# WORK ORDER
All lines in the material with the string "gross" should be listed.

AVAILABLE DATA section start

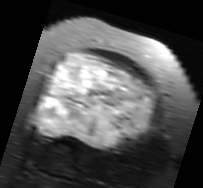
MRI of an extremity soft-tissue mass, one axial slice. Slice 48 of 91 in the series (ordered by position). T2-weighted fat-saturated. MR volume resampled by the dataset authors to the PET/CT grid (not the native acquisition matrix). 3.27 mm slice thickness. 203 × 188 image matrix, field of view 198 × 184 mm. Female patient. From the clinical record (not read from this slice): histological type: malignant solitary fibrous tumor; grade: intermediate; site of the primary tumour: right thigh.
Structures marked on this image (expert contour drawn on MRI and transferred to this co-registered scan by the dataset authors):
- gross tumour volume including surrounding oedema: bounding box [x1, y1, x2, y2] px = [28, 53, 157, 150]
- gross tumour volume (mass): [33, 53, 155, 148]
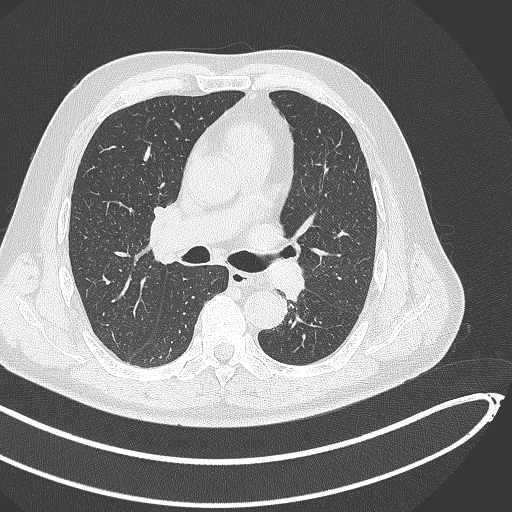
Chest CT, one axial slice. Position 275 of 468 along the scan axis. Reconstruction kernel B70f. 120 kVp. Lung window (W 1500 / L -600 HU). 512 × 512 image matrix, field of view 400 × 400 mm. Patient: male, 64 years. Case-level facts recorded for this patient, not image findings: clinical TNM (as recorded): T1c N0 M0.
Structures marked on this image (rectangle marked by the reading radiologist):
- lung tumour (recorded histology: squamous cell carcinoma): bounding box (x1, y1, x2, y2) in pixels: (265, 255, 308, 302)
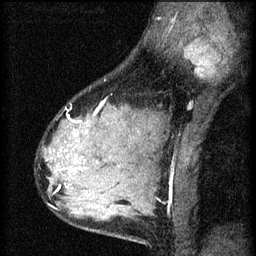
Breast MRI (dynamic contrast-enhanced), one sagittal slice. 3 images stored at this slice position (order not interpretable as contrast timing). 1.5 T. TE 4.2 ms, TR 8.2 ms. 256 × 256 image matrix, field of view 180 × 180 mm. Female patient, age 37 years.
Structures marked on this image (semi-automatic segmentation, software-assisted and operator-edited):
- analysis volume of interest (the breast-tissue region the enhancement analysis was run in; not a lesion): bounding box (x1, y1, x2, y2) in pixels: (44, 106, 119, 197)
- tumour enhancement mask (voxels above the 70 % enhancement threshold inside the analysis volume of interest): (61, 122, 88, 187)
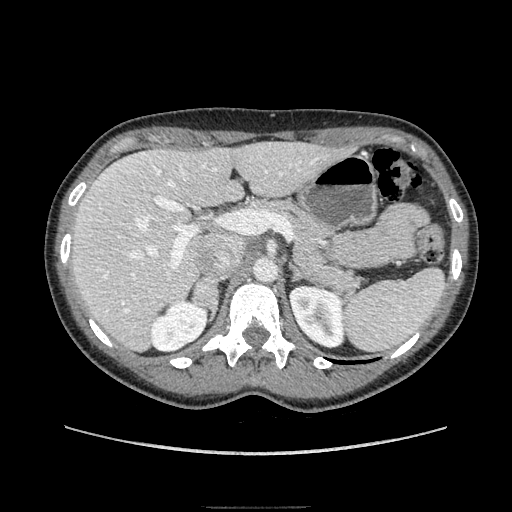
Contrast-enhanced abdominal CT, one axial slice. Slice 113 of 193 in the series (ordered by position). Soft-tissue window (W 400 / L 40 HU). 1.25 mm slice thickness. 512 × 512 image matrix, field of view 380 × 380 mm. Female patient. From the clinical record (not read from this slice): diagnosis: adrenocortical carcinoma; tumour side: right adrenal; tumour size at pathology: 3 cm; Ki-67 index: 4 %; stage (as recorded): 1.
Annotated regions visible in this slice (semi-automatically segmented with operator editing):
- mass: bounding box [x1, y1, x2, y2] px = [192, 276, 217, 319]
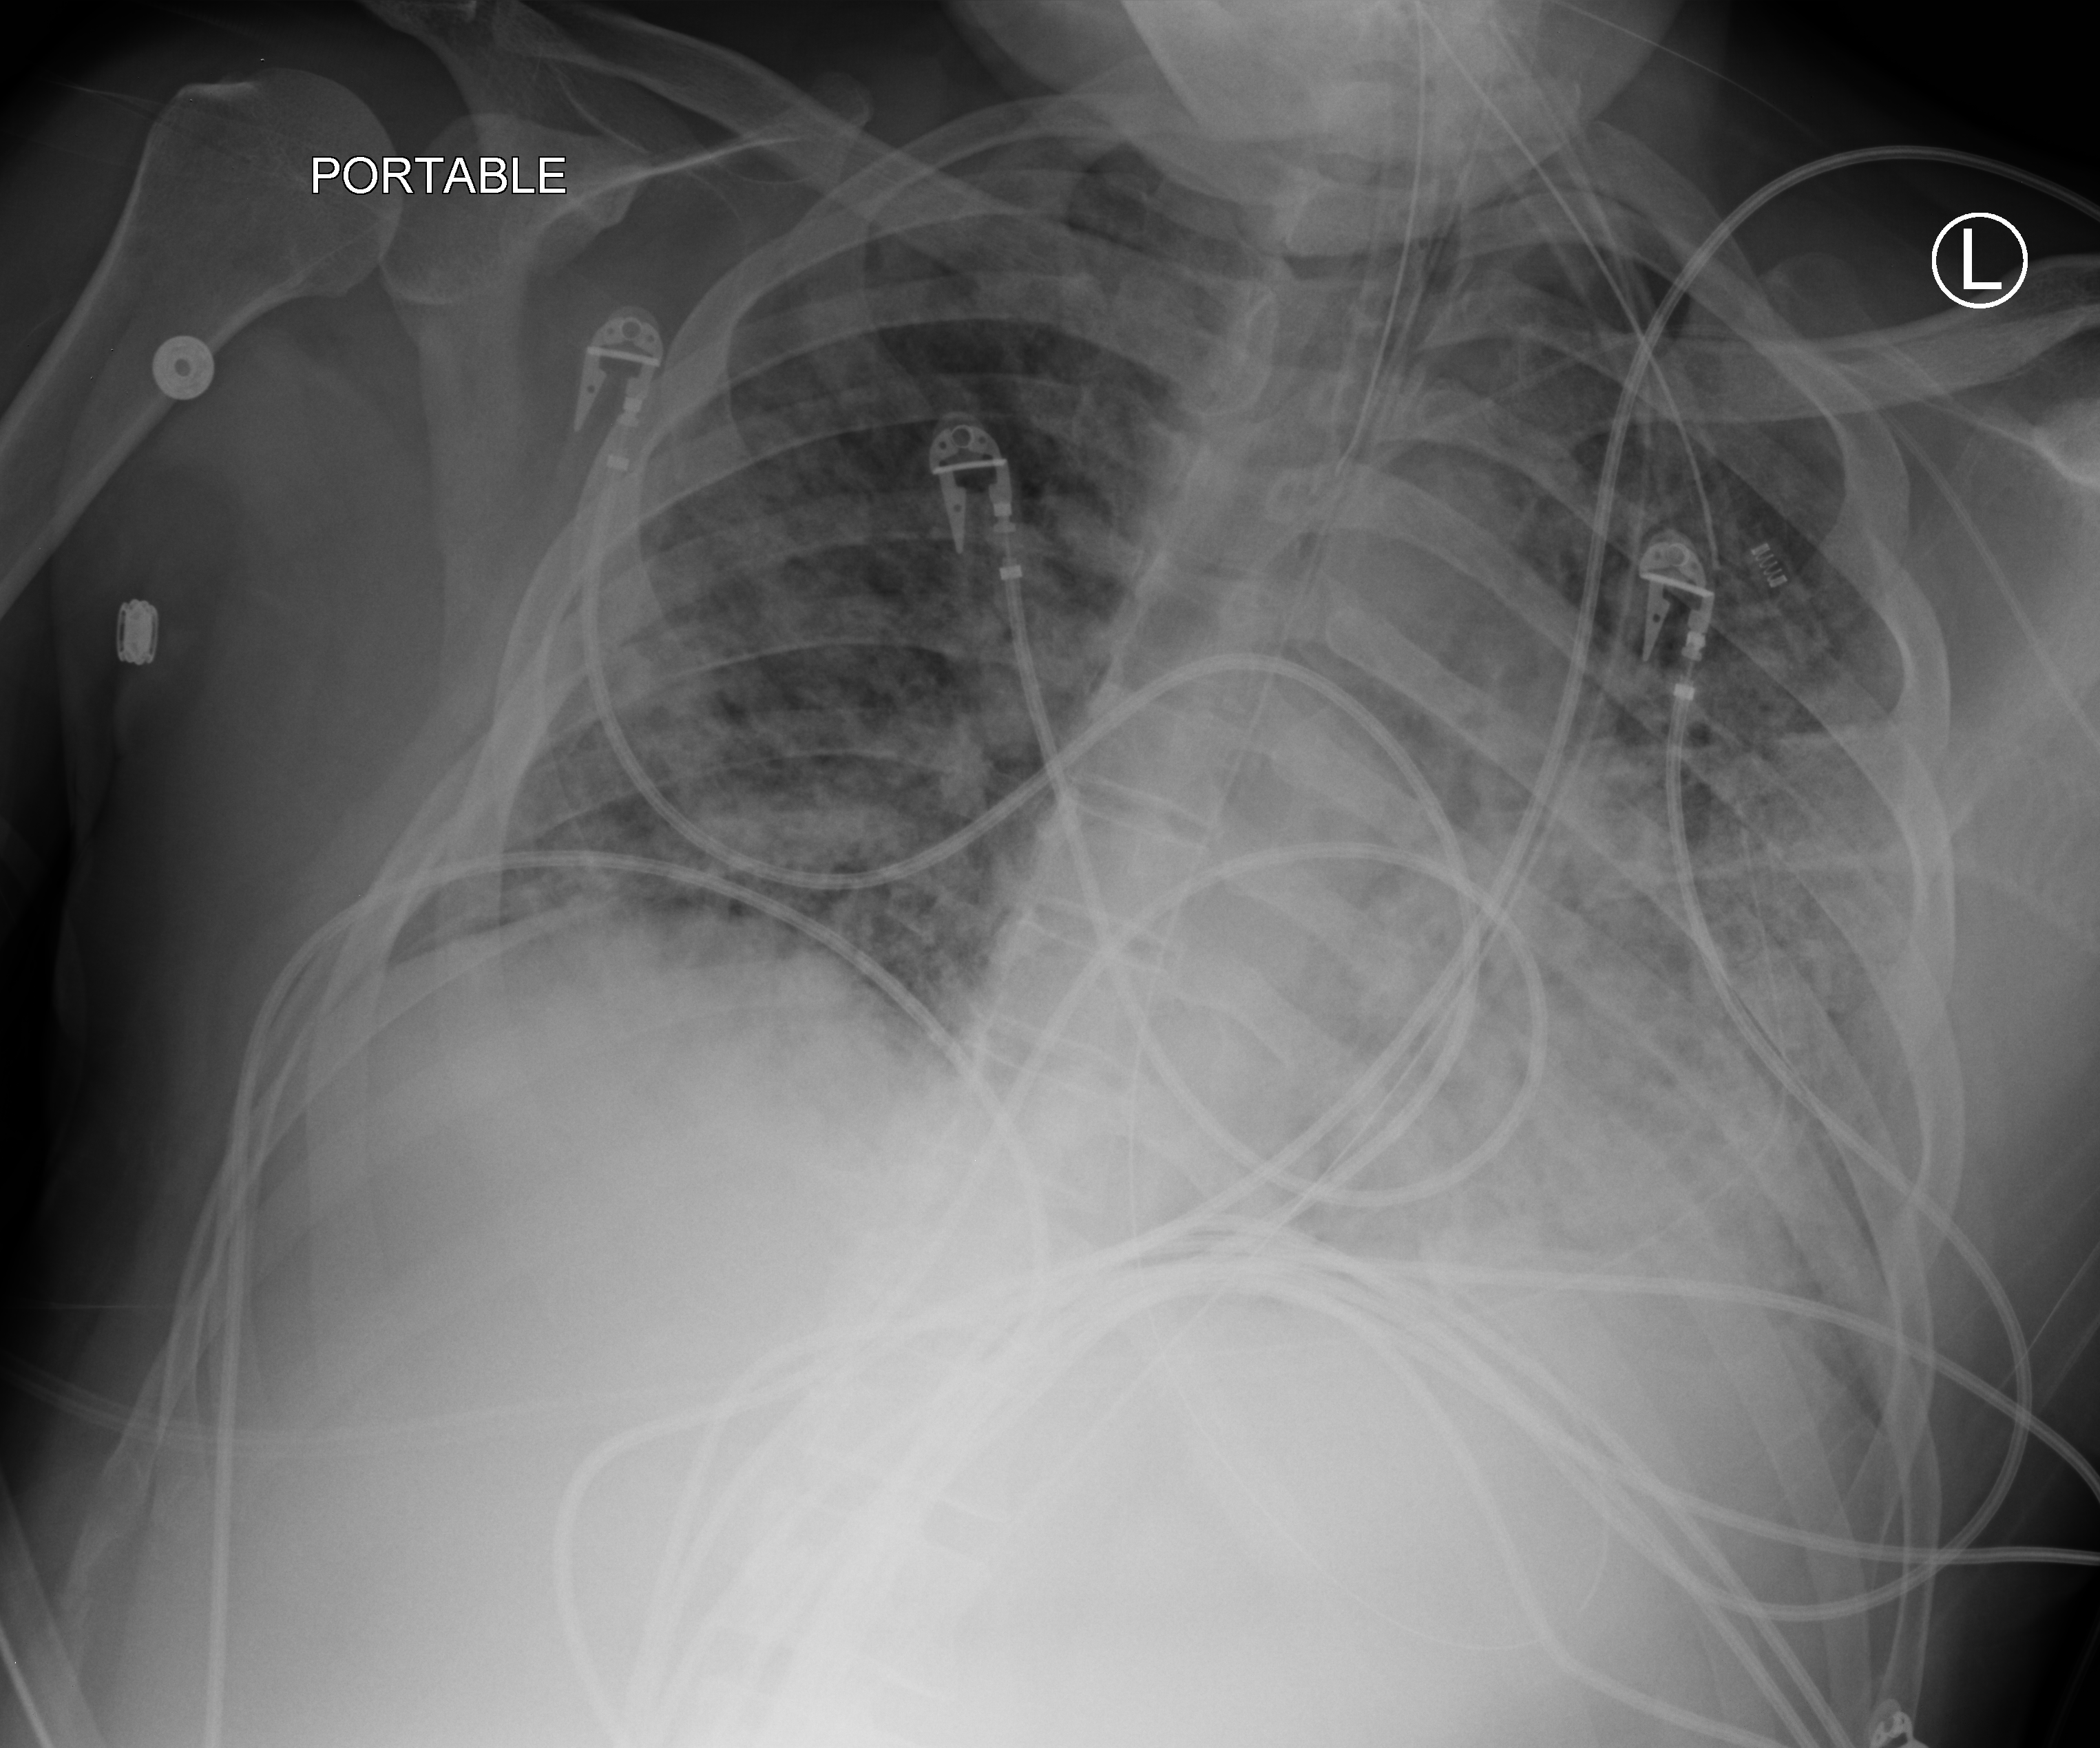
Chest X-ray (portable); anteroposterior (AP) projection. Male patient hospitalised with COVID-19, age 18–59 years.
Admission-level facts for this patient (not findings on this image; timing relative to this image not recorded): other chronic lung disease (admission record): no; admitted to intensive care during this hospital stay: yes; mechanically ventilated during this hospital stay: yes.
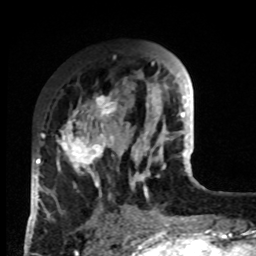
Breast MRI, one axial slice; position 28 of 80 along the scan axis; cropped to one breast; dynamic contrast-enhanced series, time point 2 of 8 at this slice position (early post-contrast); 1.5 T; TE 4.2 ms, TR 7 ms; 2 mm slice thickness; 256 × 256 image matrix, field of view 170 × 170 mm. Female patient.
Annotated regions visible in this slice (semi-automatically segmented with operator editing):
- enhancing-tissue mask used for the functional tumour volume (all voxels passing the contrast-enhancement thresholds inside the analysis volume; usually the tumour): box from (x=33, y=92) to (x=132, y=219) px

AVAILABLE DATA section end

# ANSWER FOR THIS EXERCISE
- gross tumour volume including surrounding oedema: bounding box [x1, y1, x2, y2] px = [28, 53, 157, 150]
- gross tumour volume (mass): [33, 53, 155, 148]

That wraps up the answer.